Borrowers and Lender are parties to
a certain Credit Agreement dated July 31, 2008 (as modified
and amended from time to time, the “Credit Agreement”),
pursuant to which Borrowers established certain financing
arrangements with Lender. The Credit Agreement and all instruments,
documents and agreements executed in connection therewith, or
related thereto are referred to herein collectively as the
“Existing Credit Documents.” All capitalized terms not
otherwise defined herein shall have the meanings ascribed thereto
in the Credit Agreement.
B.
Borrowers have requested and Lender
has agreed to amend the terms and conditions of the Existing Credit
Documents, pursuant to the terms and conditions of this
Amendment.
C.
Borrowers and Lender desire to set
forth their agreement in writing.
NOW THEREFORE, with the foregoing
Background deemed incorporated by reference and for good and
valuable consideration, the receipt and adequacy of which is hereby
acknowledged, the parties hereto, intending to be legally bound,
covenant and agree as follows:
1.
Amendment . Upon the effectiveness of this Amendment, the
Credit Agreement is hereby amended in the following
manner:
(a)
The definitions of “Applicable
Margin,” “Default Rate,” “Safeguard
Indemnity,” “Safeguard Loan Documents,”
“Safeguard Subordination Agreement” and “Senior
Debt” set forth in Annex I to the Credit Agreement are hereby
by amended and restated as follows:
“ Applicable Margin
” means the spread over the LIBOR Rate equal to
6.00%.
“ Default Rate ”
means five percent (5.0%) above the Interest Rate otherwise
applicable on the Revolving Loans.
“ Safeguard Indemnity
” means that certain Amended and Restated Reimbursement and
Indemnity Agreement dated January 17, 2007 executed by
Clarient in favor of Safeguard and Safeguard Delaware, as amended
by that certain First Amendment to Amended and Restated
Reimbursement and Indemnity Agreement dated March 6, 2007
among Clarient, Safeguard and Safeguard Delaware, that certain
Second Amendment to Amended and Restated Reimbursement and
Indemnity Agreement dated March 14, 2008 among Clarient,
Safeguard and Safeguard Delaware and that certain Third Amendment
to Amended and Restated Reimbursement and Indemnity Agreement dated
February 27, 2009 among Clarient, Safeguard and Safeguard
Delaware.
“
Safeguard Loan Documents ” mean, collectively and
individually as context requires, that certain Second Amended and
Restated Senior Subordinated Revolving Credit Agreement dated
February 27, 2009 between Clarient and Safeguard, that certain
Second Amended and Restated Revolving Credit Note executed by
Clarient in favor of Safeguard dated February 27, 2009, those
certain Warrants (as defined in the Safeguard Subordination
Agreement), that certain Amended and Restated Registration Rights
Agreement dated February 27, 2009 among Clarient, Safeguard,
Safeguard Scientifics, Inc. and Safeguard Delaware and the
Safeguard Indemnity, each as amended, restated, supplemented or
otherwise modified from time to time to the extent that such
amendments, restatements, supplements or modification are permitted
pursuant to the Safeguard Subordination Agreement.

[TASK ITEM]: In the credit agreement amendment above, how is "Applicable Margin" now defined?

Saved data entries
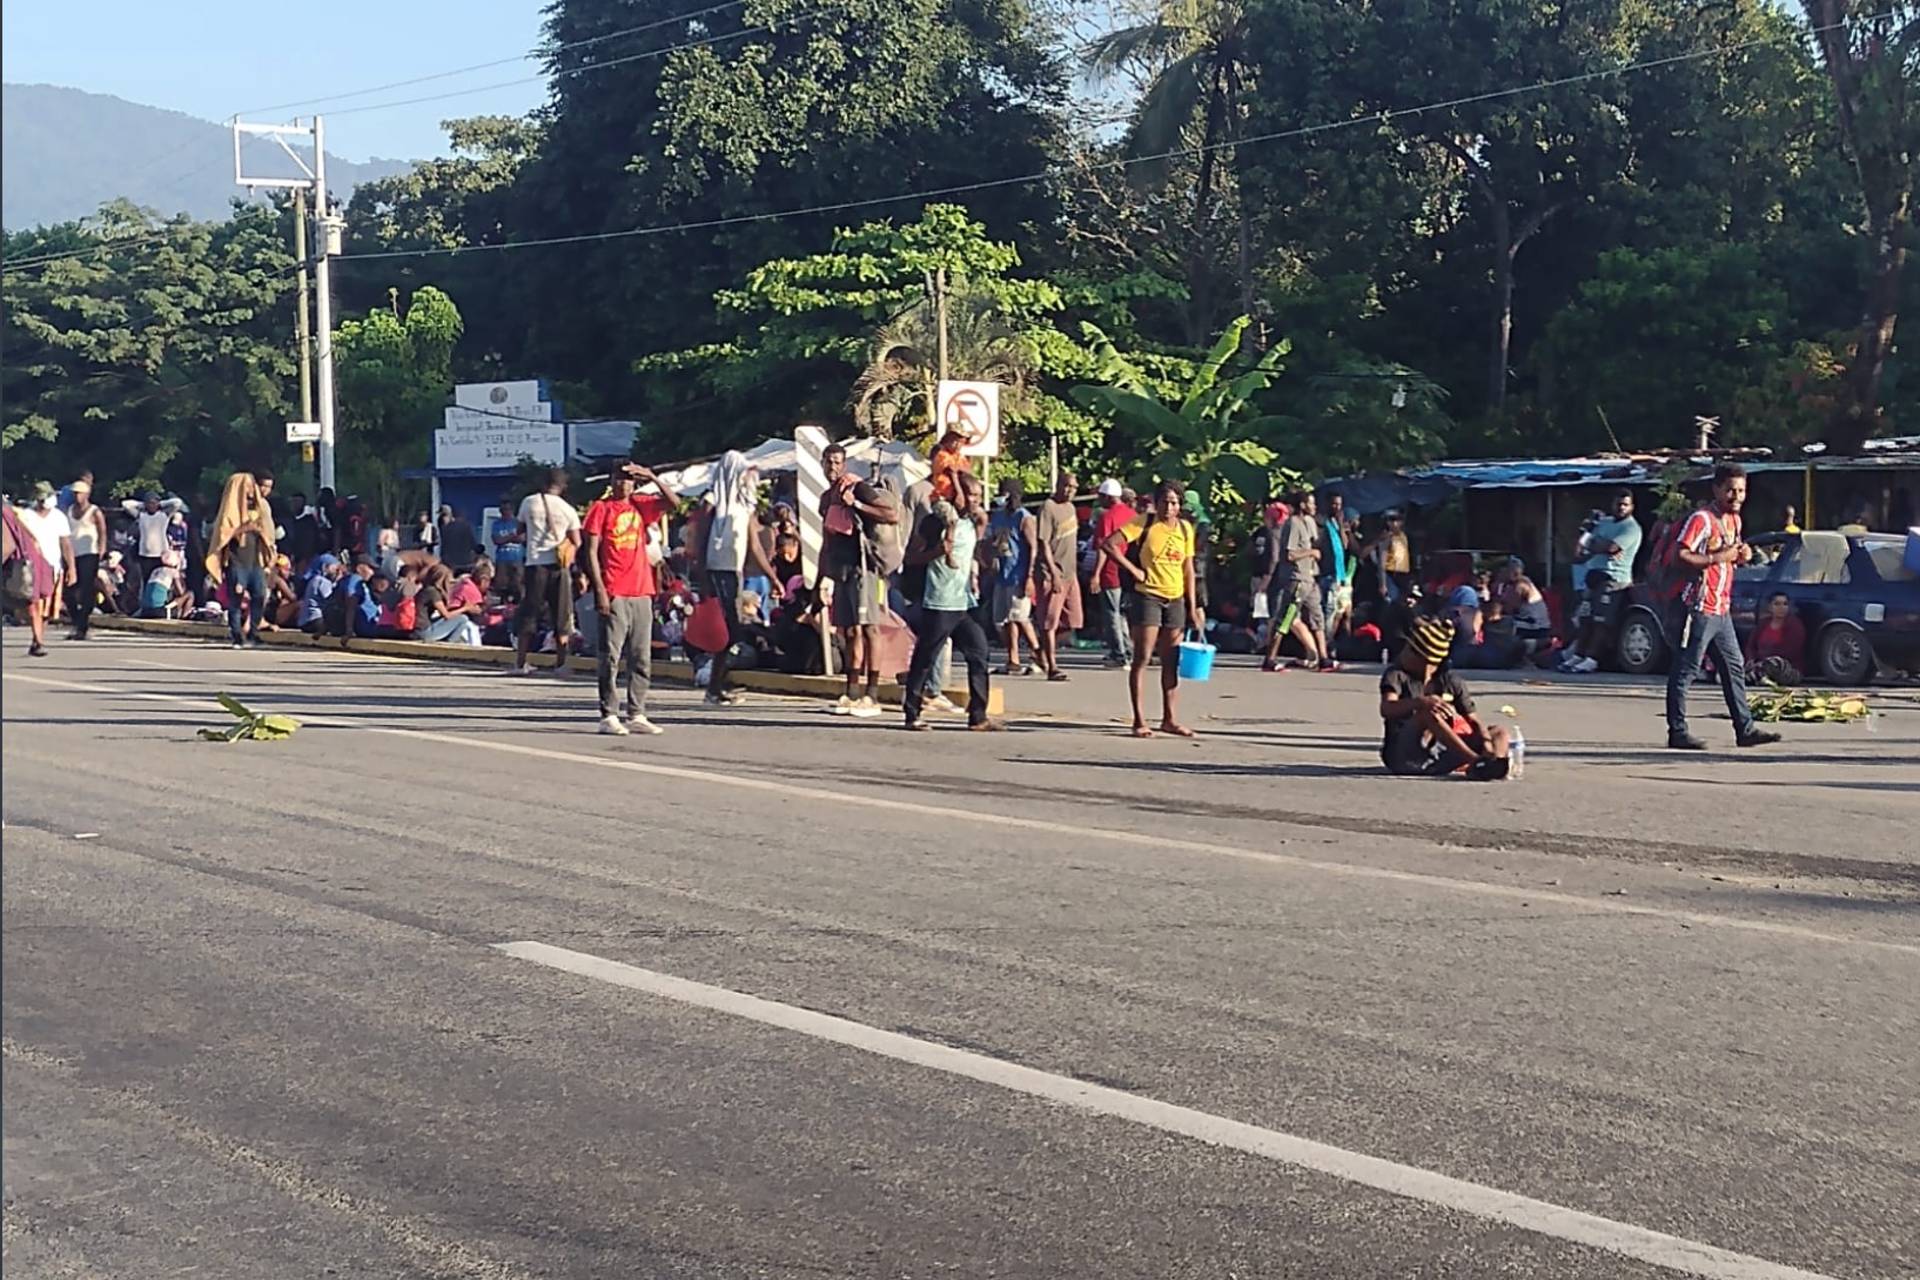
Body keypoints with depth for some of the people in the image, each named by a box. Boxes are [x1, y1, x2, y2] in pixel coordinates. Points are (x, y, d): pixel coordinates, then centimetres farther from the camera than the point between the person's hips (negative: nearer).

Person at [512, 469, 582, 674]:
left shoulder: (529, 502, 1)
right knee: (561, 616, 7)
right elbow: (576, 542, 2)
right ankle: (560, 663, 6)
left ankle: (520, 663, 8)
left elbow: (520, 528, 15)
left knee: (528, 616, 8)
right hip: (559, 565, -1)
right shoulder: (568, 510, -1)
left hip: (535, 563, 1)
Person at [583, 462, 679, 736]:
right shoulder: (601, 509, 0)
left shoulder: (640, 505, 13)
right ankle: (609, 716, -2)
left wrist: (652, 477, -5)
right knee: (611, 657, -4)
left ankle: (636, 715, 10)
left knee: (642, 659, 6)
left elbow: (674, 502, 5)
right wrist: (600, 590, -12)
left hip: (641, 592, 5)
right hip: (614, 594, -5)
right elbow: (591, 552, -4)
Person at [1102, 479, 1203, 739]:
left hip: (1176, 599, 5)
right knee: (1142, 658, -5)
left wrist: (1193, 608, 8)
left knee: (1171, 662, 8)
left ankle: (1170, 719, 16)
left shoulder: (1185, 528, 8)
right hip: (1148, 597, -5)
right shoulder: (1145, 523, -7)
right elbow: (1110, 544, -13)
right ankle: (1139, 720, -2)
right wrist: (1133, 569, -13)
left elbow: (1188, 570, 11)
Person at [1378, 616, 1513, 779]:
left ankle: (1495, 764, -41)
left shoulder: (1450, 681, 10)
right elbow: (1386, 709, -20)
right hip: (1404, 756, -5)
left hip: (1443, 757, 5)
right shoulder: (1396, 675, 0)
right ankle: (1474, 760, -41)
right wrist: (1420, 702, -38)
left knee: (1498, 732, -4)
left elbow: (1473, 721, 5)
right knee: (1429, 712, -29)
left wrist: (1486, 743, -17)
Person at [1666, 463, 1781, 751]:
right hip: (1700, 607, -10)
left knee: (1734, 667, 12)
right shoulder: (1702, 519, -13)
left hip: (1722, 609, 10)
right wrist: (1717, 558, -21)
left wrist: (1741, 555, 7)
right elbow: (1680, 556, -21)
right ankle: (1677, 733, -3)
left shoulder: (1734, 520, 15)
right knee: (1686, 670, -5)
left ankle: (1745, 729, 18)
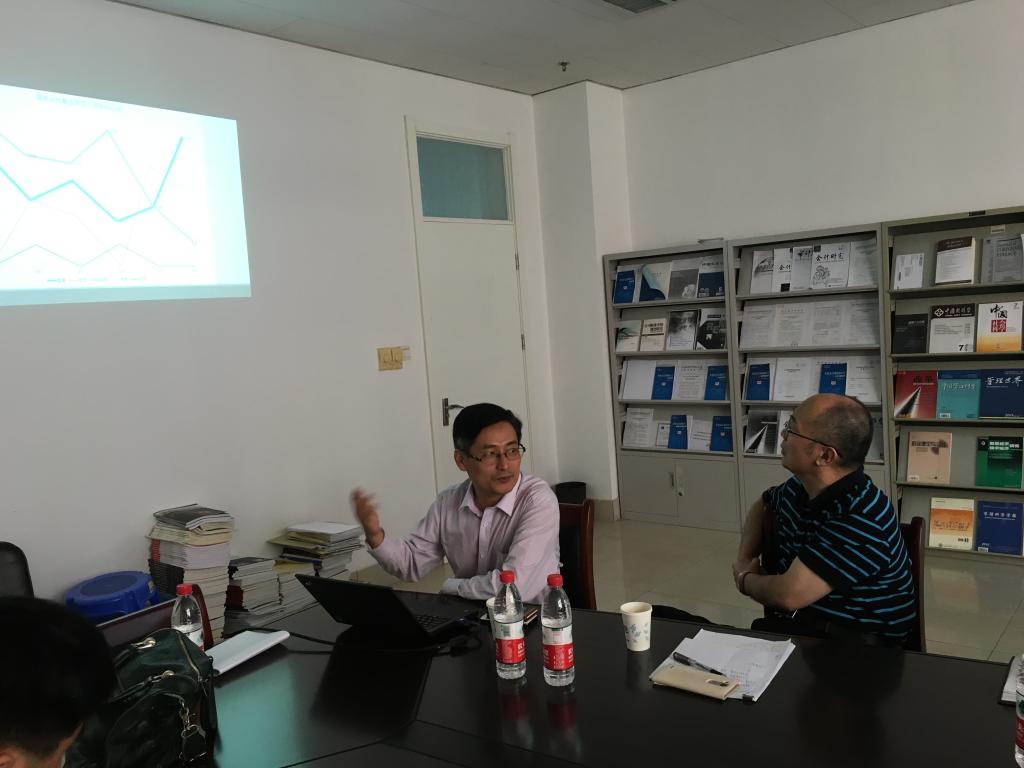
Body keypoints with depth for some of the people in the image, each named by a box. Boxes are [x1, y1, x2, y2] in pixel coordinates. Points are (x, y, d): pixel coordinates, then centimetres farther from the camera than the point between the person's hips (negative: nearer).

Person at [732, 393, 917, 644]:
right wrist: (744, 559, 6)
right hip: (796, 623, 7)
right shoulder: (801, 487, 1)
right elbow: (762, 506, 24)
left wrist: (744, 579, -6)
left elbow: (789, 595, -29)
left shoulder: (860, 520, -27)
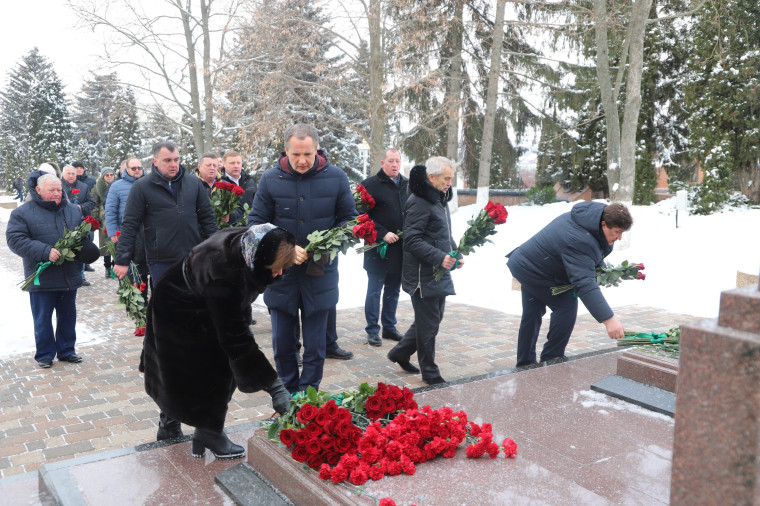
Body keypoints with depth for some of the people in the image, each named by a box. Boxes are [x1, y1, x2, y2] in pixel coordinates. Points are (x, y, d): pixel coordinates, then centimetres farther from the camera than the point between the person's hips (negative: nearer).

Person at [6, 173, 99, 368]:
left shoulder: (73, 210, 8)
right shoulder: (22, 213, -5)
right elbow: (15, 240, -14)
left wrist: (82, 248, -3)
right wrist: (45, 251, -24)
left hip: (70, 277, 4)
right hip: (42, 279, -4)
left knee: (68, 316, 14)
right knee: (43, 319, 7)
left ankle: (66, 350, 28)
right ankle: (45, 354, 22)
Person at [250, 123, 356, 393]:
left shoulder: (335, 177, -4)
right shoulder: (270, 179, -4)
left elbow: (349, 218, 4)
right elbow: (257, 221, 1)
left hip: (320, 272, 0)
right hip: (281, 271, 1)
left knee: (315, 344, 8)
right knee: (282, 342, 10)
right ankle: (289, 394, 29)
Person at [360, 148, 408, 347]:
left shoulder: (407, 185, 10)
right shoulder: (370, 184, -7)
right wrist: (383, 233, -17)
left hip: (400, 249, 6)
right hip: (379, 248, -5)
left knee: (393, 291, 14)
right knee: (374, 291, 3)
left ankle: (389, 327, 26)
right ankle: (372, 330, 13)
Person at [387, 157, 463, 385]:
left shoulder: (440, 199, 16)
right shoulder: (419, 202, -16)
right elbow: (412, 240, -22)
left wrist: (455, 253, 8)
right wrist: (439, 257, -26)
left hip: (439, 274, 10)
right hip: (424, 275, -10)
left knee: (433, 319, 18)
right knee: (428, 324, 0)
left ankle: (400, 353, 33)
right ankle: (430, 373, 13)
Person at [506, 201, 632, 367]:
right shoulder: (580, 242, -36)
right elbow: (584, 283, -44)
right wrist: (608, 319, -48)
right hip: (534, 271, -11)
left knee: (532, 313, 14)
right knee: (566, 306, -8)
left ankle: (524, 363, 22)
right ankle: (551, 358, -1)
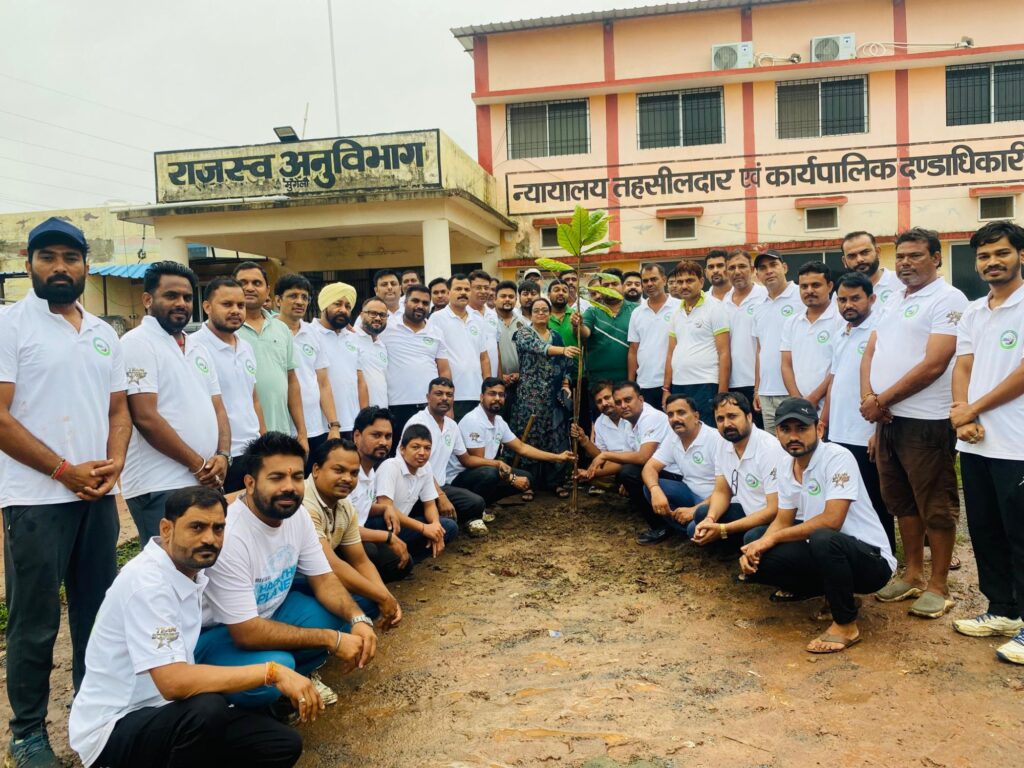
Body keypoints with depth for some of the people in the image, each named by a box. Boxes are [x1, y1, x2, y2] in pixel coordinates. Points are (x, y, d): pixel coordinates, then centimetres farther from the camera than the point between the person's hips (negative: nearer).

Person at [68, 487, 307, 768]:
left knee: (284, 745, -5)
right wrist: (272, 671, -34)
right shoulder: (146, 581, -25)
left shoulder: (193, 569, 0)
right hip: (113, 727, -8)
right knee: (208, 709, -38)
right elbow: (174, 682, -35)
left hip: (164, 711, 8)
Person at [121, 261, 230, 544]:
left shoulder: (198, 349, 16)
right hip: (160, 489, -7)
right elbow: (146, 418, -16)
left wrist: (222, 455, -4)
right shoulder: (138, 343, -8)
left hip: (206, 484, 8)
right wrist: (199, 465, -12)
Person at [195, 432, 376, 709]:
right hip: (214, 632, -7)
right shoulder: (229, 536, -33)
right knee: (274, 667, -34)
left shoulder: (297, 515, -10)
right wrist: (332, 639, -27)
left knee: (345, 615, -9)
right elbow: (247, 633, -31)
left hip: (269, 610, 8)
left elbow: (323, 580, -1)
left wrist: (359, 619, -22)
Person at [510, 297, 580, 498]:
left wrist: (566, 386, 0)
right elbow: (537, 347, -23)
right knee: (530, 438, -3)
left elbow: (564, 366, 16)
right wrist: (563, 350, -38)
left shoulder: (556, 336, 13)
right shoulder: (523, 333, -2)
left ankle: (556, 481, 14)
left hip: (554, 395, 4)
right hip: (530, 395, -4)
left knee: (556, 438, 5)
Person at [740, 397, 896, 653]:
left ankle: (846, 624, -12)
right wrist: (757, 547, -14)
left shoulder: (838, 458, -20)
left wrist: (772, 539, -22)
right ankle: (838, 593, 9)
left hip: (871, 558, -8)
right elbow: (783, 521, 7)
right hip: (824, 554, 8)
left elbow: (831, 520, -28)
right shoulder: (785, 468, 3)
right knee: (754, 538, -7)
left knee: (823, 539, -38)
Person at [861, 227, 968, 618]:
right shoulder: (893, 301, 15)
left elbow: (933, 365, -17)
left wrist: (882, 401, -13)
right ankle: (913, 575, 28)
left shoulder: (948, 300, -9)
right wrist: (868, 396, -6)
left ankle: (938, 586, 13)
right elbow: (870, 352, 13)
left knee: (935, 507, 2)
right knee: (902, 501, 15)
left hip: (926, 421, -8)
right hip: (887, 418, 8)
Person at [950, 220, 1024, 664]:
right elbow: (962, 368, 9)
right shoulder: (972, 313, 13)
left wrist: (972, 409, -9)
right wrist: (962, 416, -8)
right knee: (984, 531, 14)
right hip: (975, 443, 7)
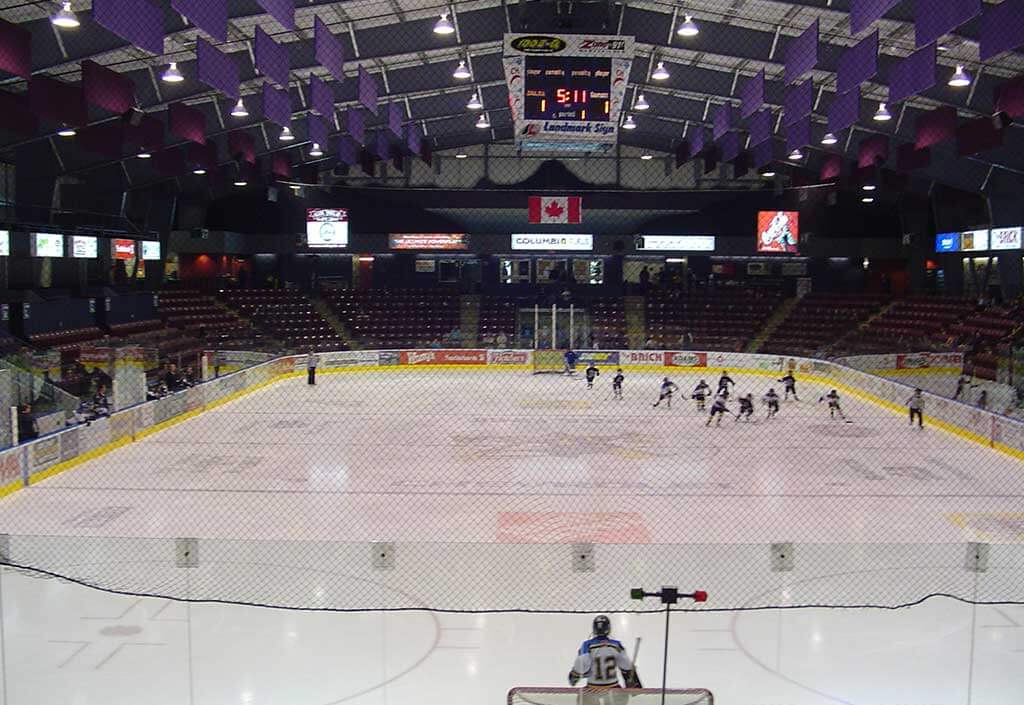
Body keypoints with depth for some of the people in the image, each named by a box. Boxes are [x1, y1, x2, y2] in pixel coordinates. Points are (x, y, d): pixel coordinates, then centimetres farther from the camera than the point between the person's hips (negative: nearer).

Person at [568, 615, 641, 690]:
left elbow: (579, 668, -14)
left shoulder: (587, 646, -14)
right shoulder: (616, 646, -6)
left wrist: (573, 678, 8)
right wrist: (636, 685, 17)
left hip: (593, 689, -1)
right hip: (613, 689, 2)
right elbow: (627, 668, 2)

[TASK OUTPUT]: It means the spread over the LIBOR Rate equal to 6.00%.